WHAT YOU SHOULD DO: Could you restate every line of the data word for word?

RAW DATA:
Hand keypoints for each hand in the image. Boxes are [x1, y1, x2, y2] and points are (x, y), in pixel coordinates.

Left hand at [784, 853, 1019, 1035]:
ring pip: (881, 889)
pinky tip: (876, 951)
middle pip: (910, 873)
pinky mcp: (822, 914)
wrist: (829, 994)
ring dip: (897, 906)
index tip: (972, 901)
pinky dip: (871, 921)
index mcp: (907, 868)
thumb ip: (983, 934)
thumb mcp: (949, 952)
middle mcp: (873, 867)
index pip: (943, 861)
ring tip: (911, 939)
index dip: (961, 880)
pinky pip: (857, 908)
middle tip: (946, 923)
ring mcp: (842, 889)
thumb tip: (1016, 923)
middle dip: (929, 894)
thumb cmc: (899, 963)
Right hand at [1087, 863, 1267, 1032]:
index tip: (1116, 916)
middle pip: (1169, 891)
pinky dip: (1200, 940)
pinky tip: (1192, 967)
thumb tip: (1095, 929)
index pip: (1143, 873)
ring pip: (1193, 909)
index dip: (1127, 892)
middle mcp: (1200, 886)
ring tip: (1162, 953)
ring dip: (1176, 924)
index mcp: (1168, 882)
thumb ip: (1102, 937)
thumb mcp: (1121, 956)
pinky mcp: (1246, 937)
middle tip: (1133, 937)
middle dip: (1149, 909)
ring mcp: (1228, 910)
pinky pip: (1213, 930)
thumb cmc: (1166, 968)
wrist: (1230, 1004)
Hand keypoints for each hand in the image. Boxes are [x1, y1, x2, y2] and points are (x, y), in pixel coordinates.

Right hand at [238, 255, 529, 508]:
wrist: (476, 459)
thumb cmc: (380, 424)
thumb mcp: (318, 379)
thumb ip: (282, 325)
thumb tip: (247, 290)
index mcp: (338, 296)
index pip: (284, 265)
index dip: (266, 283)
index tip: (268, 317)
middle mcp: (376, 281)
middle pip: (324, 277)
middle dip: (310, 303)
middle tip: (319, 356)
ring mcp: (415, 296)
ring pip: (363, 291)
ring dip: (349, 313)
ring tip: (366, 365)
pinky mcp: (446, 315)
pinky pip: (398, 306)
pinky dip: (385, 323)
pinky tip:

WRITTEN RESPONSE:
Hand keypoints for each hand in the image. Boxes are [x1, y1, x2, y2] and points are (x, y), in pixel coordinates.

Left hand at [784, 853, 1019, 1035]:
ring pip: (881, 889)
pinky tip: (876, 951)
middle pip: (910, 873)
pinky mcp: (822, 914)
wrist: (829, 994)
ring dip: (897, 906)
index tip: (972, 901)
pinky dip: (871, 921)
index mcp: (907, 868)
thumb ip: (983, 934)
thumb mcp: (949, 952)
middle mcp: (873, 867)
index pip: (943, 861)
ring tip: (911, 939)
index dip: (961, 880)
pinky pip: (857, 908)
middle tip: (946, 923)
ring mcp: (842, 889)
thumb tip: (1016, 923)
middle dip: (929, 894)
thumb cmc: (899, 963)
Right hand at [1087, 863, 1267, 1032]:
index tip: (1116, 916)
middle pip: (1169, 891)
pinky dip: (1200, 940)
pinky tip: (1192, 967)
thumb tip: (1095, 929)
index pip: (1143, 873)
ring pip: (1193, 909)
index dip: (1127, 892)
middle mcp: (1200, 886)
ring tip: (1162, 953)
ring dip: (1176, 924)
index mcp: (1168, 882)
thumb ip: (1102, 937)
thumb mcp: (1121, 956)
pinky mcp: (1246, 937)
middle tip: (1133, 937)
middle dip: (1149, 909)
ring mcp: (1228, 910)
pinky pip: (1213, 930)
thumb cmc: (1166, 968)
wrist: (1230, 1004)
Hand keypoints for each hand in the image. Boxes are [x1, y1, x2, y2] and points are (x, y), in pixel coordinates.

Right hand at [238, 255, 529, 508]:
wrist: (476, 459)
thumb cmc: (380, 424)
thumb mcp: (318, 379)
thumb ip: (282, 325)
thumb tip: (247, 290)
index mcp: (338, 296)
index pip: (284, 265)
index dip: (266, 283)
index tip: (268, 317)
middle mcp: (376, 281)
middle pip: (324, 277)
middle dip: (310, 303)
middle tip: (319, 356)
ring mcp: (415, 296)
ring pip: (363, 291)
ring dip: (349, 313)
ring tip: (366, 365)
pinky mcp: (446, 315)
pinky pip: (398, 306)
pinky dip: (385, 323)
pinky tip:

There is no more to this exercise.